(AIM OF THE TASK) Reproduce the lines of every entry below word for word, leaving out the pictures.

(DATA RECORDS)
****************************************
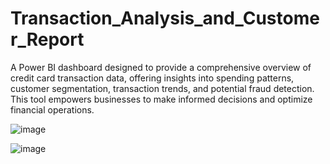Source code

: # Transaction_Analysis_and_Customer_Report

A Power BI dashboard designed to provide a comprehensive overview of credit card transaction data, offering insights into spending patterns, customer segmentation, transaction trends, and potential fraud detection. This tool empowers businesses to make informed decisions and optimize financial operations.

![image](https://github.com/user-attachments/assets/a760e3f9-6bfa-4d81-ab55-5c4e55742bb9)

![image](https://github.com/user-attachments/assets/df3bbdd5-1d73-4062-b37c-c6a25f1c97a6)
****************************************
(OUTPUT OF THE TASK)
Source code

: # Transaction_Analysis_and_Customer_Report

A Power BI dashboard designed to provide a comprehensive overview of credit card transaction data, offering insights into spending patterns, customer segmentation, transaction trends, and potential fraud detection. This tool empowers businesses to make informed decisions and optimize financial operations.

![image](https://github.com/user-attachments/assets/a760e3f9-6bfa-4d81-ab55-5c4e55742bb9)

![image](https://github.com/user-attachments/assets/df3bbdd5-1d73-4062-b37c-c6a25f1c97a6)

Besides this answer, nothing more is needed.